Multipler or Bus Speed?

Multiplier and bus speed

How is your CPU clock speed determined? There are 2 factors that are multiplied together to determine what the MHz speed is that your CPU is marked at: the multiplier setting, and the front side bus speed. The multiplier setting is the internal clock oscillator which determines at what ratio the CPU's internal speed runs at, based off of the system's bus speed. To put that simply, the CPU's internal speed (clock speed) is derived by taking the multiplier and multiplying this number by the system bus speed. For right now, the standard bus speeds are 66 and 100 MHz, although 133 is around the corner with Intel's "Camino" chipset, and 200 MHz is going to be the K7's frequency. Wow. So to get the clock settings of a CPU, you multiply those two values together. For instance, let's take a Celeron 300A, the honey of the overclocking community. It is supposed to run at a multiplier setting of 4.5, on a 66 MHz bus. When you multiply these two numbers together, you get 297. Wait, 297?! It's supposed to be 300, right? Well, the discrepancy arises because the 66 MHz is actually 66.666666666666666666666 MHz, (the .6 goes on forever). This is just one of those electrical things that I can't explain. So, let's just see if you take 4.5 x 66.666666666666666666….you get 299.9999999999999999999999999. That's how the 300 MHz is derived. Now this [multiplier x bus] calculation can be used to derive every speed of processor. Some processors are tricky, because versions were released with both 66 and 100 MHz versions. This shouldn't be a problem though, because most resellers/stores will let you know what the bus speed the CPU is at, and any good store would be able to tell you if you asked them (if it wasn't printed somewhere).
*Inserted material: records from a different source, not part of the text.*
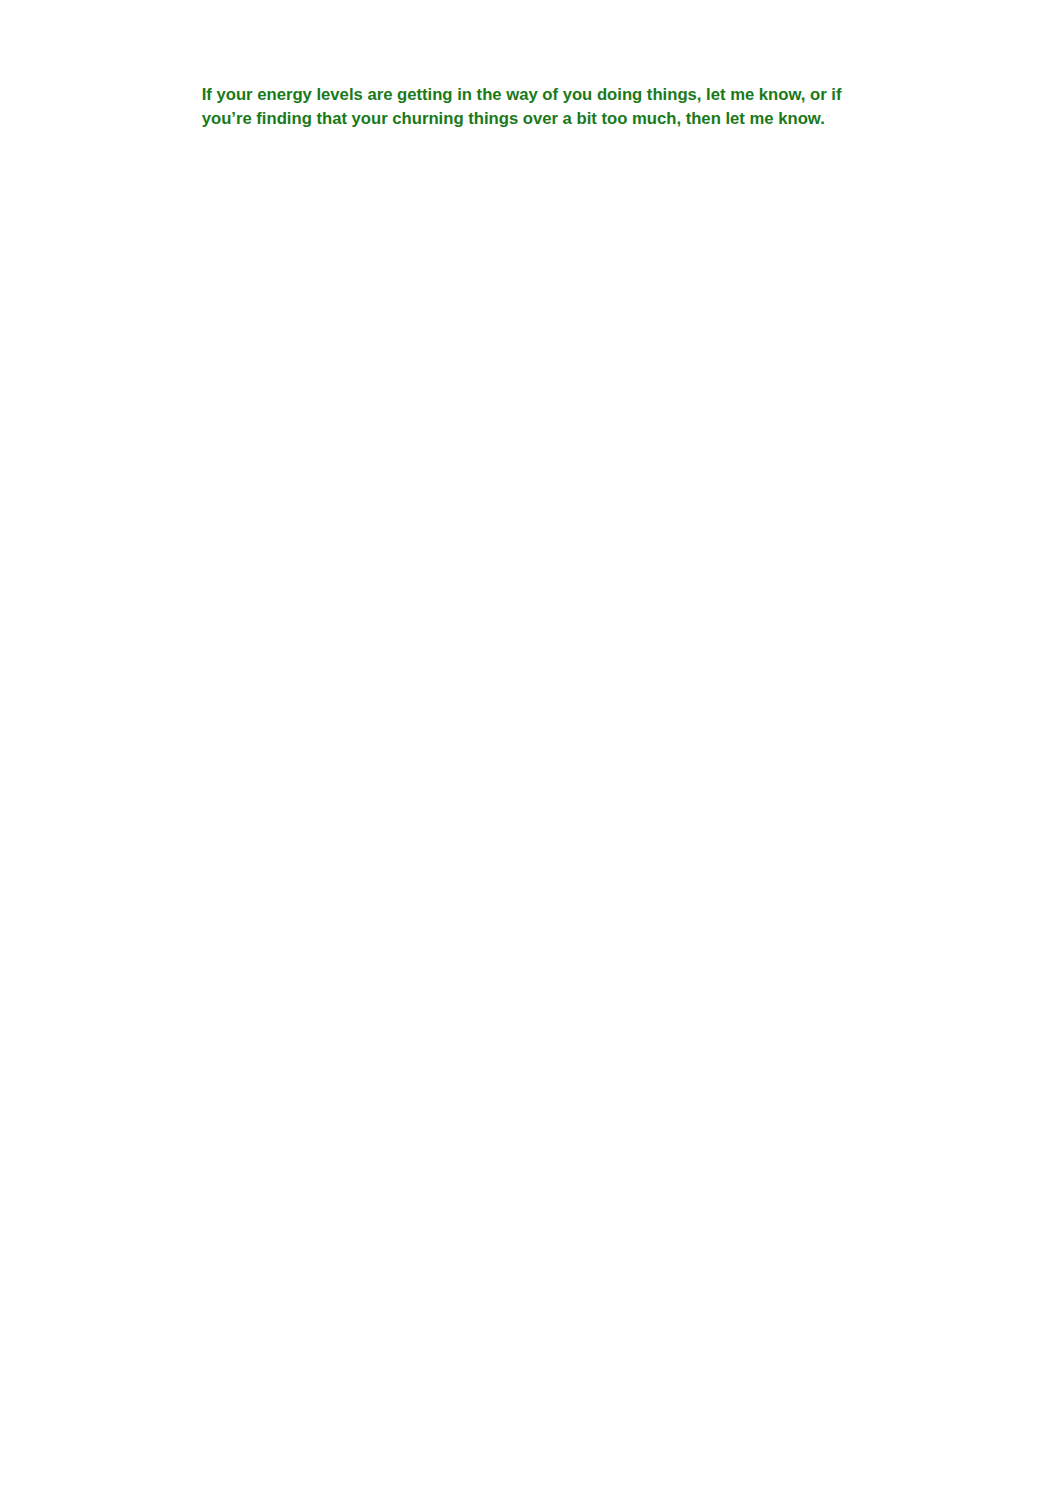If your energy levels are getting in the way of you doing things, let me know, or if you’re finding that your churning things over a bit too much, then let me know.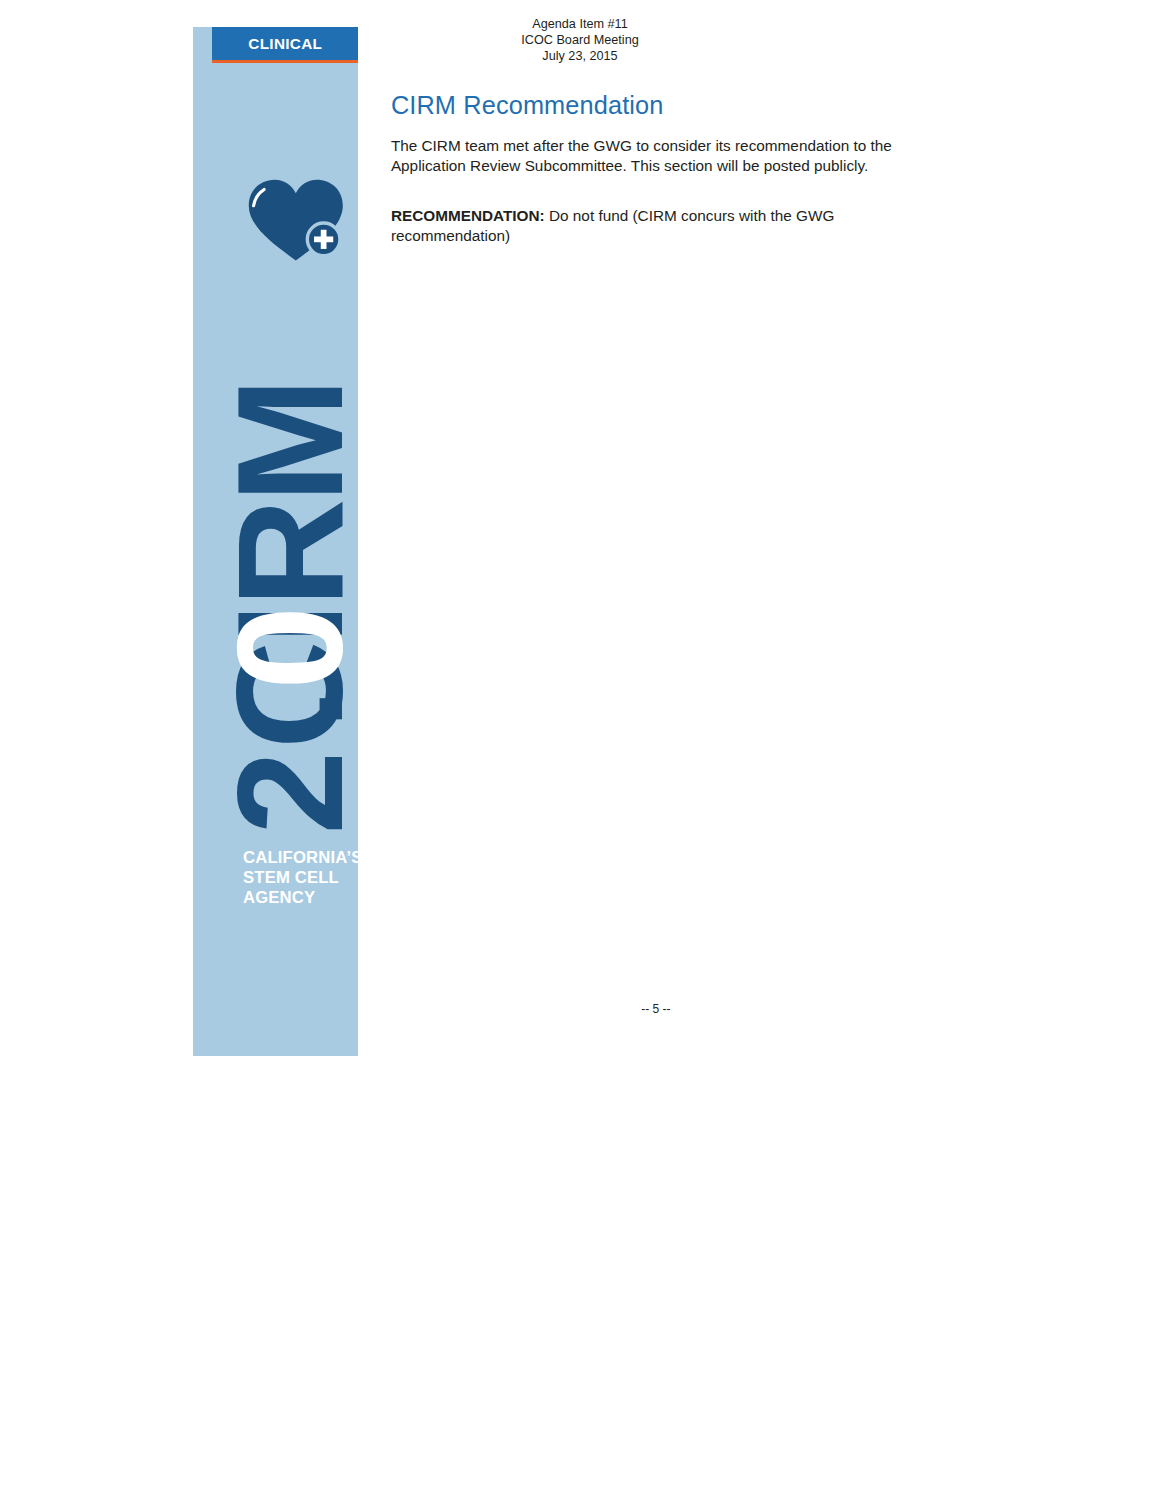Agenda Item #11
ICOC Board Meeting
July 23, 2015
CIRM 2 . 0
California’s
Stem Cell
Agency
CLINICAL
CIRM Recommendation
The CIRM team met after the GWG to consider its recommendation to the Application Review Subcommittee. This section will be posted publicly.
RECOMMENDATION: Do not fund (CIRM concurs with the GWG recommendation)
-- 5 --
What does this have to do with overclocking?

Well, to get more performance out of your CPU, you have to change one of these 2 numbers, since the two values determine the clock speed of your CPU. Changing the multiplier setting is possible only on some CPU's however, as Intel locked the multipliers of their CPU's with their PII Deschutes core processors, which include Celerons as well. AMD K6-2's are not multiplier locked, so I used to run a K6-2 system that was supposed to be 350 (3.5 x 100) but had a bit of overclocking to 448 (4.0 x 112). The more common method of overclocking (and only option in most Intel scenarios) is changing the bus speed that your system and CPU run at. The bus speed is the speed at which your processor "communicates" with the motherboard and some of the other system components, specifically the AGP and PCI buses. I'd like to point out a differentiation between raising the multiplier setting and raising the bus speed. Raising the bus speed will give you better overclocking results than raising the multiplier setting. Why is this? Because the multiplier setting is internal to the CPU, raising it affects the CPU's operations only. Undoubtedly, this will still improve system performance, but not as much as raising the bus speed, which will speed up the CPU's operations as well as increasing the speed of the rest of the system. The main components that would help out would be the RAM and sometimes the video card, depending on what applications you're running. So hypothetically, if you have a CPU that's 366 MHz (5.5 x 66) and you bump it up to 400 by doing (6.0 x 66), this 400 will not be faster than if a 350 MHz (3.5 x 100) was bumped up to 400 by going (4.0 x 100). This is probably a moot point, however, since most of you will probably not be able to change your multiplier settings anyway. This is because Intel started locking the multiplier settings around 3rd quarter (fall season) of 1998. With this in mind, if you plan to overclock, it's best to go with a CPU that has a lower "factory" bus speed setting. That is why Celerons are so popular, because they all come with 66 MHz as their default clock setting which means there are several bus speed settings they can choose from, all which increase the overall speed. Newer PIIs are harder to overclock, because they come at 100 MHz, which means in order to overclock you have to go to 112, which is usually a do-able mild overclock, but going higher than that may cause problems.